When I sold my two year old computer it still looked like new. I had all the discs & manuals.
The Buyer got a good deal, A new looking Intel Quad core, 4Gb, DVD Burner, 320Gb hard drive.

I think I'm the exception.

Back on topic:
We did Refurbing of DVD players for a customer. They would supply drives. Motherboards, Screens etc. However No cosmetic parts. so they would go back out working but not looking like new.

There are no New 622s for example so most likely no new cosmetic parts available. The only way to get back one that looks like yours is if they took the two to four weeks to fix yours and you did without. 

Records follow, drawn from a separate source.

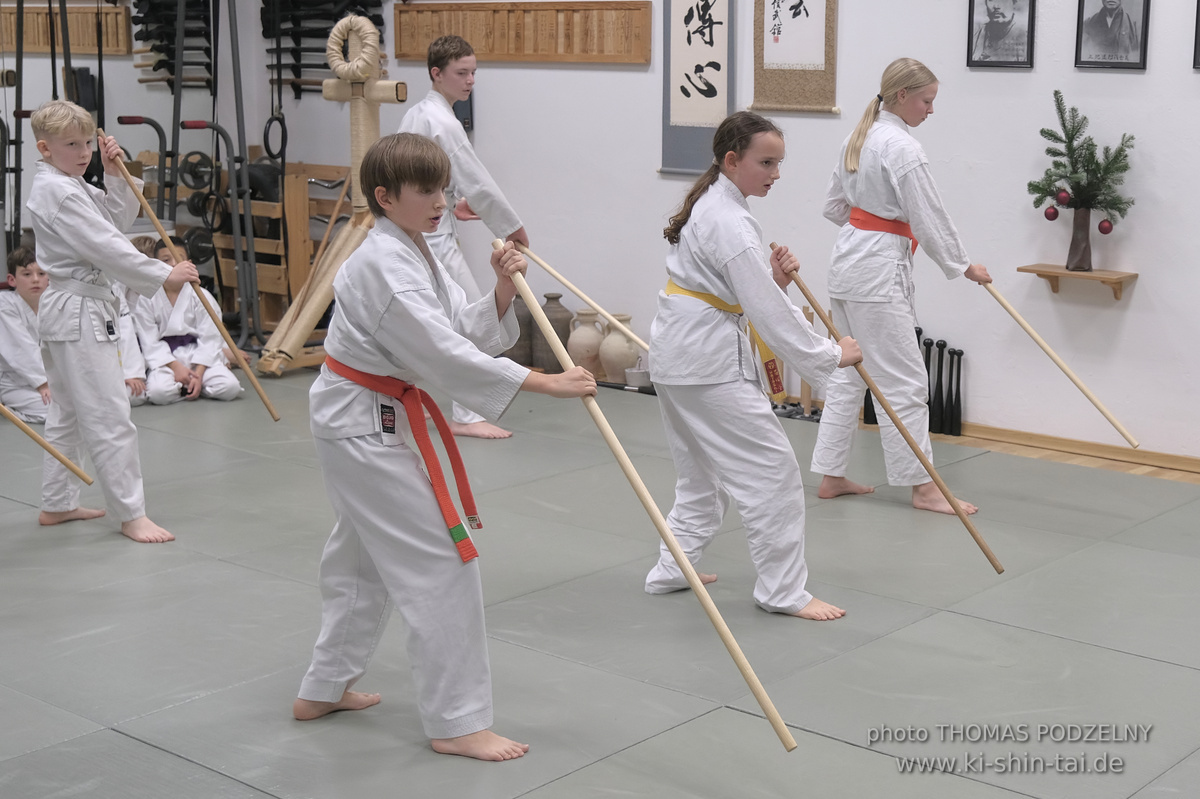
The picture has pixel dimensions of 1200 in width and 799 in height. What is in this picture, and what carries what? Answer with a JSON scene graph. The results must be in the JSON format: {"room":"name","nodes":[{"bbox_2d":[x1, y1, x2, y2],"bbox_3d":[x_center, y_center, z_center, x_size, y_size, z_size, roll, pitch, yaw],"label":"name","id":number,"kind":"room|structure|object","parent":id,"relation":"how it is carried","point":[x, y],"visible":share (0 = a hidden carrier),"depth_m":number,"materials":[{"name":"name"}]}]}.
{"room":"gym","nodes":[
{"label":"gym","id":0,"kind":"room"},
{"bbox_2d":[0,401,90,485],"bbox_3d":[-1.772,0.094,5.325,0.405,0.323,0.162,2,11,12],"label":"wooden stick","id":1,"kind":"object","parent":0,"point":[64,462],"visible":1,"depth_m":5.36,"materials":[{"name":"brown wood"}]},
{"bbox_2d":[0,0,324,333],"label":"left wall","id":2,"kind":"structure","parent":0,"point":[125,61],"depth_m":9.43,"materials":[{"name":"white paint"}]},
{"bbox_2d":[0,359,1199,798],"bbox_3d":[-0.785,0.594,4.611,8.075,0.114,5.953,10,15,40],"label":"floor","id":3,"kind":"structure","parent":0,"point":[1090,651],"depth_m":4.46,"materials":[{"name":"grey"}]},
{"bbox_2d":[0,244,51,423],"bbox_3d":[-2.307,-0.239,7.246,0.462,0.719,0.444,10,15,40],"label":"child","id":4,"kind":"object","parent":3,"relation":"on","point":[19,338],"visible":0.67,"depth_m":7.13},
{"bbox_2d":[24,100,183,544],"bbox_3d":[-1.521,-0.224,5.392,0.487,1.290,0.387,10,15,40],"label":"child","id":5,"kind":"object","parent":3,"relation":"on","point":[69,199],"visible":0.96,"depth_m":5.29},
{"bbox_2d":[103,141,278,420],"bbox_3d":[-1.256,-0.346,5.400,0.473,0.564,0.104,6,13,27],"label":"wooden stick","id":6,"kind":"object","parent":5,"relation":"in","point":[153,217],"visible":0.89,"depth_m":5.35,"materials":[{"name":"brown wood"}]},
{"bbox_2d":[107,234,149,405],"bbox_3d":[-2.098,-0.292,7.411,0.471,0.719,0.392,10,15,40],"label":"child","id":7,"kind":"object","parent":3,"relation":"on","point":[125,359],"visible":0.18,"depth_m":7.38},
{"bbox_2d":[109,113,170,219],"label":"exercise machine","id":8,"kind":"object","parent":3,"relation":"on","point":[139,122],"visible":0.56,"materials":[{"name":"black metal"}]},
{"bbox_2d":[130,236,242,405],"bbox_3d":[-1.822,-0.319,7.723,0.421,0.713,0.472,-5,12,-22],"label":"child","id":9,"kind":"object","parent":3,"relation":"on","point":[191,345],"visible":0.72,"depth_m":7.63},
{"bbox_2d":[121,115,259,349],"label":"rack","id":10,"kind":"object","parent":3,"relation":"on","point":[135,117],"visible":0.78,"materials":[{"name":"black metal"}]},
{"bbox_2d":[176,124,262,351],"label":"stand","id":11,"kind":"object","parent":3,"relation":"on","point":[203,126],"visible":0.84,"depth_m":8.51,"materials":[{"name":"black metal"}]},
{"bbox_2d":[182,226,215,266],"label":"weight plate","id":12,"kind":"object","parent":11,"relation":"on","point":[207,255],"visible":0.69,"depth_m":8.75,"materials":[{"name":"black"}]},
{"bbox_2d":[211,160,354,351],"bbox_3d":[-1.559,-0.724,8.984,0.756,0.881,0.509,10,15,40],"label":"wooden rack","id":13,"kind":"object","parent":3,"relation":"on","point":[299,264],"visible":0.48,"depth_m":8.80,"materials":[{"name":"brown wood"}]},
{"bbox_2d":[259,11,400,377],"bbox_3d":[-1.167,-0.925,8.113,0.617,1.610,0.598,10,15,40],"label":"wooden stand","id":14,"kind":"object","parent":3,"relation":"on","point":[365,29],"visible":0.8,"depth_m":8.08,"materials":[{"name":"brown wood"}]},
{"bbox_2d":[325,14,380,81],"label":"rope ring","id":15,"kind":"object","parent":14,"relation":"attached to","point":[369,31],"visible":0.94,"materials":[{"name":"beige wicker"}]},
{"bbox_2d":[298,136,596,763],"bbox_3d":[-0.346,0.101,3.777,0.543,1.223,0.476,10,15,40],"label":"child","id":16,"kind":"object","parent":3,"relation":"on","point":[430,297],"visible":0.98,"depth_m":3.67},
{"bbox_2d":[505,241,797,752],"bbox_3d":[0.055,0.149,3.880,0.060,0.592,1.157,-6,12,-26],"label":"wooden stick","id":17,"kind":"object","parent":16,"relation":"in","point":[672,541],"visible":0.95,"depth_m":3.69,"materials":[{"name":"beige wood"}]},
{"bbox_2d":[397,28,528,439],"bbox_3d":[-0.563,-0.576,6.650,0.514,1.498,0.461,10,15,40],"label":"boy","id":18,"kind":"object","parent":3,"relation":"on","point":[447,85],"visible":0.54,"depth_m":6.51},
{"bbox_2d":[514,240,647,353],"bbox_3d":[-0.032,-0.310,5.709,0.692,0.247,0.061,10,15,40],"label":"wooden stick","id":19,"kind":"object","parent":18,"relation":"in","point":[583,294],"visible":0.81,"depth_m":5.70,"materials":[{"name":"beige wood"}]},
{"bbox_2d":[508,294,536,367],"bbox_3d":[-0.347,-0.324,8.213,0.185,0.345,0.182,10,15,40],"label":"clay jar","id":20,"kind":"object","parent":3,"relation":"on","point":[520,338],"visible":0.59,"depth_m":8.14,"materials":[{"name":"brown ceramic"}]},
{"bbox_2d":[535,292,573,374],"bbox_3d":[-0.203,-0.280,7.889,0.188,0.348,0.184,10,15,40],"label":"vase","id":21,"kind":"object","parent":3,"relation":"on","point":[560,336],"visible":0.7,"depth_m":7.82,"materials":[{"name":"ceramic"}]},
{"bbox_2d":[567,309,605,373],"bbox_3d":[-0.057,-0.244,7.823,0.189,0.294,0.185,10,15,40],"label":"jar","id":22,"kind":"object","parent":3,"relation":"on","point":[585,348],"visible":0.88,"depth_m":7.75,"materials":[{"name":"beige ceramic"}]},
{"bbox_2d":[598,315,639,382],"bbox_3d":[0.086,-0.212,7.737,0.192,0.285,0.189,10,15,40],"label":"vase","id":23,"kind":"object","parent":3,"relation":"on","point":[625,345],"visible":0.89,"depth_m":7.67,"materials":[{"name":"beige ceramic"}]},
{"bbox_2d":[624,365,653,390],"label":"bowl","id":24,"kind":"object","parent":3,"relation":"on","point":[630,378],"visible":0.78,"depth_m":7.58,"materials":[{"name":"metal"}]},
{"bbox_2d":[644,109,856,622],"bbox_3d":[0.404,-0.075,4.702,0.461,1.269,0.565,-6,12,-27],"label":"child","id":25,"kind":"object","parent":3,"relation":"on","point":[703,248],"visible":0.97,"depth_m":4.58},
{"bbox_2d":[776,252,1004,573],"bbox_3d":[0.797,0.032,4.899,0.076,0.525,0.756,-7,13,-30],"label":"wooden stick","id":26,"kind":"object","parent":25,"relation":"in","point":[905,436],"visible":0.96,"depth_m":4.80,"materials":[{"name":"brown wood"}]},
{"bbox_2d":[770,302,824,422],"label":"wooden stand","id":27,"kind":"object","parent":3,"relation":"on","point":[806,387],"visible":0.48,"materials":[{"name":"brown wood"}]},
{"bbox_2d":[814,57,994,519],"bbox_3d":[0.992,-0.345,5.808,0.469,1.416,0.536,-8,14,-35],"label":"child","id":28,"kind":"object","parent":3,"relation":"on","point":[891,192],"visible":0.96,"depth_m":5.67},
{"bbox_2d":[972,269,1138,448],"bbox_3d":[1.514,-0.139,5.955,0.057,0.414,0.636,-9,14,-37],"label":"wooden stick","id":29,"kind":"object","parent":28,"relation":"in","point":[1060,364],"visible":0.94,"depth_m":5.92,"materials":[{"name":"beige wood"}]},
{"bbox_2d":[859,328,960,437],"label":"set","id":30,"kind":"object","parent":3,"relation":"on","point":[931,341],"visible":0.55,"depth_m":7.04,"materials":[{"name":"black"}]},
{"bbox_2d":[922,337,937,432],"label":"club","id":31,"kind":"object","parent":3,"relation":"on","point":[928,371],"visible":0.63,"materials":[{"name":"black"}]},
{"bbox_2d":[933,339,949,432],"bbox_3d":[1.321,-0.043,6.892,0.061,0.365,0.061,10,15,40],"label":"club","id":32,"kind":"object","parent":3,"relation":"on","point":[942,348],"visible":0.97,"depth_m":6.88,"materials":[{"name":"black"}]},
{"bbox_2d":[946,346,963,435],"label":"club","id":33,"kind":"object","parent":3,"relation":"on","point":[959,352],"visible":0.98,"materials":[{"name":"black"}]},
{"bbox_2d":[111,0,1199,464],"bbox_3d":[1.242,-1.395,6.814,7.512,3.079,0.217,10,15,40],"label":"wall","id":34,"kind":"structure","parent":0,"point":[1140,292],"depth_m":6.83,"materials":[{"name":"white paint"}]},
{"bbox_2d":[0,1,134,54],"bbox_3d":[-2.891,-1.956,9.403,0.538,0.282,0.312,10,15,40],"label":"wooden wall panel","id":35,"kind":"object","parent":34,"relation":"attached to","point":[123,45],"visible":0.77,"depth_m":9.37,"materials":[{"name":"brown wood"}]},
{"bbox_2d":[130,0,213,90],"bbox_3d":[-2.205,-1.980,9.231,0.454,0.695,0.341,10,15,40],"label":"rack","id":36,"kind":"object","parent":34,"relation":"attached to","point":[160,66],"visible":0.77,"depth_m":9.24,"materials":[{"name":"black"}]},
{"bbox_2d":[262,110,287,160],"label":"ring","id":37,"kind":"object","parent":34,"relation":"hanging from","point":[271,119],"visible":0.82,"depth_m":8.85,"materials":[{"name":"black plastic"}]},
{"bbox_2d":[260,0,385,97],"bbox_3d":[-1.405,-1.875,9.034,0.783,0.670,0.246,10,15,40],"label":"rack","id":38,"kind":"object","parent":34,"relation":"attached to","point":[334,19],"visible":0.74,"depth_m":9.05,"materials":[{"name":"black"}]},
{"bbox_2d":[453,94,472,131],"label":"wall box","id":39,"kind":"object","parent":34,"relation":"attached to","point":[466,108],"visible":0.4,"depth_m":8.31,"materials":[{"name":"black"}]},
{"bbox_2d":[396,0,654,64],"bbox_3d":[-0.376,-1.649,7.989,1.455,0.272,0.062,10,15,40],"label":"wooden board","id":40,"kind":"object","parent":34,"relation":"attached to","point":[430,36],"visible":0.94,"depth_m":7.91,"materials":[{"name":"brown wood"}]},
{"bbox_2d":[658,0,736,176],"bbox_3d":[0.414,-1.480,7.301,0.401,1.091,0.043,10,15,40],"label":"calligraphy scroll","id":41,"kind":"object","parent":34,"relation":"attached to","point":[715,89],"visible":0.95,"depth_m":7.34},
{"bbox_2d":[750,0,839,115],"bbox_3d":[0.765,-1.558,6.916,0.416,0.905,0.037,10,15,40],"label":"scroll","id":42,"kind":"object","parent":34,"relation":"attached to","point":[792,85],"visible":0.99,"depth_m":6.94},
{"bbox_2d":[966,0,1035,68],"bbox_3d":[1.428,-1.367,6.329,0.256,0.366,0.043,10,15,40],"label":"framed portrait","id":43,"kind":"object","parent":34,"relation":"attached to","point":[1006,61],"visible":0.98,"depth_m":6.34,"materials":[{"name":"black paper"}]},
{"bbox_2d":[941,421,1199,480],"bbox_3d":[1.948,0.210,6.257,3.915,0.068,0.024,10,15,40],"label":"baseboard","id":44,"kind":"structure","parent":34,"relation":"attached to","point":[1022,436],"depth_m":6.45,"materials":[{"name":"brown wood"}]},
{"bbox_2d":[1018,263,1135,299],"bbox_3d":[1.724,-0.412,6.414,0.383,0.104,0.161,10,15,40],"label":"wall shelf","id":45,"kind":"object","parent":34,"relation":"attached to","point":[1097,273],"visible":0.91,"depth_m":6.39,"materials":[{"name":"brown wood"}]},
{"bbox_2d":[1065,205,1093,271],"bbox_3d":[1.702,-0.574,6.300,0.109,0.245,0.102,10,15,40],"label":"vase","id":46,"kind":"object","parent":45,"relation":"on","point":[1086,224],"visible":0.92,"depth_m":6.27,"materials":[{"name":"brown ceramic"}]},
{"bbox_2d":[1027,92,1137,260],"bbox_3d":[1.688,-0.755,6.252,0.405,0.626,0.348,10,15,40],"label":"christmas tree","id":47,"kind":"object","parent":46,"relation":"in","point":[1093,145],"visible":0.97,"depth_m":6.23,"materials":[{"name":"plant"}]},
{"bbox_2d":[1043,203,1058,220],"bbox_3d":[1.649,-0.682,6.508,0.064,0.074,0.062,10,15,40],"label":"red ornament","id":48,"kind":"object","parent":47,"relation":"hanging from","point":[1050,210],"visible":0.97,"depth_m":6.49,"materials":[{"name":"red glass"}]},
{"bbox_2d":[1055,188,1071,205],"bbox_3d":[1.659,-0.723,6.375,0.066,0.075,0.065,10,15,40],"label":"red ornament","id":49,"kind":"object","parent":47,"relation":"hanging from","point":[1064,196],"visible":0.97,"depth_m":6.36,"materials":[{"name":"red glass"}]},
{"bbox_2d":[1097,218,1113,234],"bbox_3d":[1.838,-0.630,6.480,0.063,0.072,0.063,10,15,40],"label":"red ornament","id":50,"kind":"object","parent":47,"relation":"hanging from","point":[1104,227],"visible":0.96,"depth_m":6.46,"materials":[{"name":"red glass"}]},
{"bbox_2d":[1074,0,1150,69],"bbox_3d":[1.735,-1.304,6.017,0.254,0.369,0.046,10,15,40],"label":"framed portrait","id":51,"kind":"object","parent":34,"relation":"attached to","point":[1128,64],"visible":0.98,"depth_m":6.03,"materials":[{"name":"black paper"}]},
{"bbox_2d":[1192,0,1199,69],"bbox_3d":[2.100,-1.271,5.829,0.288,0.380,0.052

If it were me and mine looked like new and the replacement was beat up, I would check out how the replacement worked and if it worked OK, I'd swap the front panel and the cover.


----------



## Herdfan (Mar 18, 2006)

Dood said:


> Maybe it is time to switch to DirecTV. Yeah, I know they suck too, but at least I'll get new crappy equipment. :lol:


And MRV.


----------



## Kevin Brown (Sep 4, 2005)

My 1st 722 was brand new and died after 8 months. The replacement was a refurb, and is going strong at just over a year now. I'd take the beat up looking refurb any day.


----------



## oldanbo (May 20, 2004)

ditto here...just swapped a 612. It doesn't look abused in my case and so far is performing much better than the originally installed "new" one. Original install was done in March...roughly. The replacement is also quieter. YMMV


----------